Do not MultitaskFocus on one task at a time, that will give you a sense of achievement and build your confidence to take on the next task. Use the Eisenhower Matrix to manage your time to those tasks.

Focus on the here and now, not weeks down the track or “what ifs”. I understand that strategy and planning is important, and anticipating risk is equally critical, but focusing and obsessing on the possible consequences of what may or may not happen impacts the perception of your environment and distracts you from what is in front of you!  “What ifs’ cause stress and anxiousness, which causes those fight-and-flight chemicals in your brain to go into overproduction which confuses you from concentrating and focusing on the task. If it isn’t urgent, then negotiate a deadline or delegate the task to someone else, but don’t be diverted from focusing on the task in front of you.

Learn to say no…nicely. Don’t be rude, be assertive. Being a people pleaser is a sure way to being a doormat for that person’s failure to properly manage their time. While it’s nice to be wanted, to be “the fixer”’ and it gives you a nice juicy dopamine hit. What happens when the moment fades and you’re left with someone else’s deadline? Yet again you’re out of control of your environment. Only agree to do the task after you ask those questions of yourself and evaluate your time management according to the ‘matrix’.

Ultimately it’s up to you and how you wish to experience (work) life and shape your reality. Will it be messy or structured? Your perceptions, how you think about a situation matters! How you view the world from the inside out matters! Give yourself permission to impart your views on the world in order to shape them so you can live without the fear of engaging survival mode. After all, you spend around a third of your life in the workplace. Own yours by being purposeful, mindful, and strategic about decision making around time management.

Information provided:
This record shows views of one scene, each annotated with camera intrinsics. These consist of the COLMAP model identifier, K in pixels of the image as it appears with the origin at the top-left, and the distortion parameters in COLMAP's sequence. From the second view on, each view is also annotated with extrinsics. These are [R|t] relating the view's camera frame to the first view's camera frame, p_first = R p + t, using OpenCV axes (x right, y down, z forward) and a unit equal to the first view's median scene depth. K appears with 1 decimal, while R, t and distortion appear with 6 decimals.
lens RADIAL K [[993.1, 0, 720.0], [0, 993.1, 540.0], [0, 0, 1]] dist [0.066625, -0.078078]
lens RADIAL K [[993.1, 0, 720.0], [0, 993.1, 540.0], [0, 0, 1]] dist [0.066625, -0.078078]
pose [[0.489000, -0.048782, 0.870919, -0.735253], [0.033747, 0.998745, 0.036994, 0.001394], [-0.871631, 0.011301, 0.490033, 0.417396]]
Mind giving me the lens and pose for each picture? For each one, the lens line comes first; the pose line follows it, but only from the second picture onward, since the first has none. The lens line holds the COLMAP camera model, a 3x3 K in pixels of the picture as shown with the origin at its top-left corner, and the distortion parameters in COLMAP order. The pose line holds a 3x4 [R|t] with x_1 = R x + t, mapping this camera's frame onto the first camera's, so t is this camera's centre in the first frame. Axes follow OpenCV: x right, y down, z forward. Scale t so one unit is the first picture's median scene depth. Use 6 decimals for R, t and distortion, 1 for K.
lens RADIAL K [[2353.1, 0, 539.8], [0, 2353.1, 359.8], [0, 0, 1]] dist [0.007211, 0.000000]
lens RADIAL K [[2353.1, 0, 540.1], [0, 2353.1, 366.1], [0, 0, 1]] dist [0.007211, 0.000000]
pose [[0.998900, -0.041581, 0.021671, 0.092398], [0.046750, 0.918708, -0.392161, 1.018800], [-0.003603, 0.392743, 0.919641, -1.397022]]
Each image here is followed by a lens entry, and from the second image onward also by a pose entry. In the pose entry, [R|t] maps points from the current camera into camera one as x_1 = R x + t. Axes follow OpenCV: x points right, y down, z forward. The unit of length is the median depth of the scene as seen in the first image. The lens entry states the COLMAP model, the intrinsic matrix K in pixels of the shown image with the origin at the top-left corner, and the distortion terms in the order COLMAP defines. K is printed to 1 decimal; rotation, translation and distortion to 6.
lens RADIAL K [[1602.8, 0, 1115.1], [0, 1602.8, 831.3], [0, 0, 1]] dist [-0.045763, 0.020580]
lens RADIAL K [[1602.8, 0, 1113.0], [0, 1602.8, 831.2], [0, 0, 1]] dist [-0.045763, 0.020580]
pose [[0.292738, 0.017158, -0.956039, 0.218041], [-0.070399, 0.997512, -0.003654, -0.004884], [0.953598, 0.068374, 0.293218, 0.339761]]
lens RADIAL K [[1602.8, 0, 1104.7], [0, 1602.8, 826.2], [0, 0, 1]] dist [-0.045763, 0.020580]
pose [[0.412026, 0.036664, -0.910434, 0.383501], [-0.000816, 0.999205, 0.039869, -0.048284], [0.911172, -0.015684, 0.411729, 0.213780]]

Work instruction:
According to the time-management text, why should you avoid dwelling on "what ifs"? Answer in one to three sentences. The data that come after the time-management text are separate material.

Written reply:
"What ifs" cause stress and anxiousness, which sends the fight-and-flight chemicals in the brain into overproduction. That keeps you from concentrating and focusing on the task in front of you. Obsessing over what may or may not happen also affects how you perceive your environment.